Hans Maria Kneihs (born 1943) is a leading performer and teacher of the recorder. He was born in Vienna and studied at the Music Academy, later to become the Universität für Musik und Darstellende Kunst. Originally, he studied the violoncello and played with the ORF Symphony Orchestra. He also edited the Eulenberg mini-score of the CPE Bach Violoncello Concerto. During this time, he became interested in historically informed performance and turned increasingly to playing the recorder. In 1964, he was appointed as Professor of Recorder at the Vienna Hochschule, a post which he has held since. In addition, he has lectured all over the world and held a number of other positions, such as President of the Linz Musikhochschule. His extensive solo recordings include several of the concertos of Vivaldi and Telemann and a significant amount of Baroque chamber repertoire. He is also a noted performer of contemporary repertoire, and has recorded a number of the major twentieth century works for the instrument.

In 1972, Kneihs and five of his former students formed the Wiener Blockflöten Ensemble. This group, playing for the most part on instruments by the maker Bob Marvin, recorded a number of LPs and CDs. For thirteen years, they performed internationally, including most major European cities, Japan, the US and Canada.
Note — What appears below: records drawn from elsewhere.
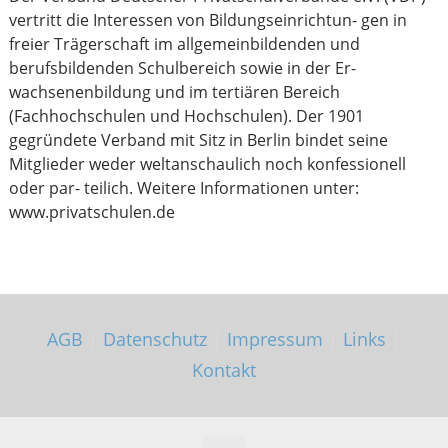
vertritt die Interessen von Bildungseinrichtun- gen in
freier Trägerschaft im allgemeinbildenden und
berufsbildenden Schulbereich sowie in der Er-
wachsenenbildung und im tertiären Bereich
(Fachhochschulen und Hochschulen). Der 1901
gegründete Verband mit Sitz in Berlin bindet seine
Mitglieder weder weltanschaulich noch konfessionell
oder par- teilich. Weitere Informationen unter:
www.privatschulen.de
AGB
|
Datenschutz
|
Impressum
|
Links
|
Kontakt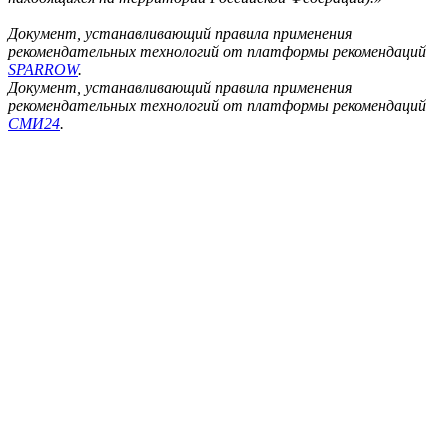
Документ, устанавливающий правила применения
рекомендательных технологий от платформы рекомендаций
SPARROW
.
Документ, устанавливающий правила применения
рекомендательных технологий от платформы рекомендаций
СМИ24
.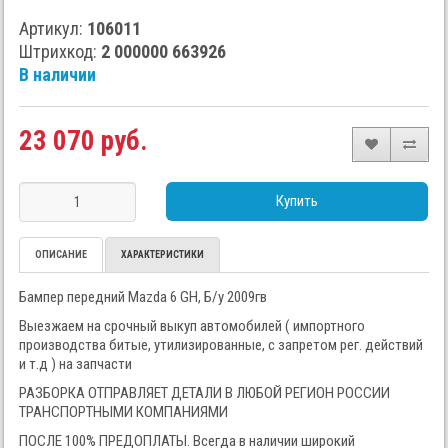
Артикул:
106011
Штрихкод:
2 000000 663926
В наличии
23 070 руб.
Купить
ОПИСАНИЕ
ХАРАКТЕРИСТИКИ
Бампер передний Mazda 6 GH, Б/у 2009гв
Выезжаем на срочный выкуп автомобилей ( импортного
производства битые, утилизированные, с запретом рег. действий
и т.д ) на запчасти
РАЗБОРКА ОТПРАВЛЯЕТ ДЕТАЛИ В ЛЮБОЙ РЕГИОН РОССИИ
ТРАНСПОРТНЫМИ КОМПАНИЯМИ
ПОСЛЕ 100% ПРЕДОПЛАТЫ. Всегда в наличии широкий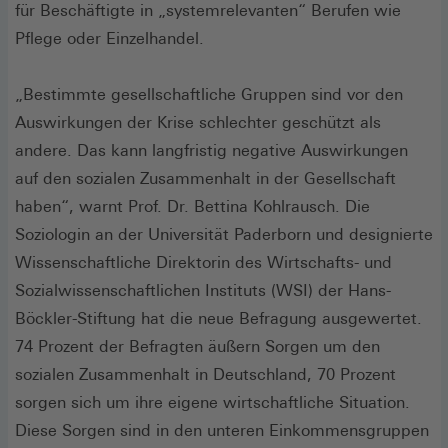
für Beschäftigte in „systemrelevanten“ Berufen wie
Pflege oder Einzelhandel.
„Bestimmte gesellschaftliche Gruppen sind vor den
Auswirkungen der Krise schlechter geschützt als
andere. Das kann langfristig negative Auswirkungen
auf den sozialen Zusammenhalt in der Gesellschaft
haben“, warnt Prof. Dr. Bettina Kohlrausch. Die
Soziologin an der Universität Paderborn und designierte
Wissenschaftliche Direktorin des Wirtschafts- und
Sozialwissenschaftlichen Instituts (WSI) der Hans-
Böckler-Stiftung hat die neue Befragung ausgewertet.
74 Prozent der Befragten äußern Sorgen um den
sozialen Zusammenhalt in Deutschland, 70 Prozent
sorgen sich um ihre eigene wirtschaftliche Situation.
Diese Sorgen sind in den unteren Einkommensgruppen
Kneihs has also been active as an academic and editor. He has lectured and published extensively on interpretation and performance practice and, in addition to the CPE Bach score, has produced editions of Hotteterre and Telemann. As a tutor, he has taught internationally, including a number of appearances on Japanese television. Camerata, who are his main record label for CD recordings, are based in Japan.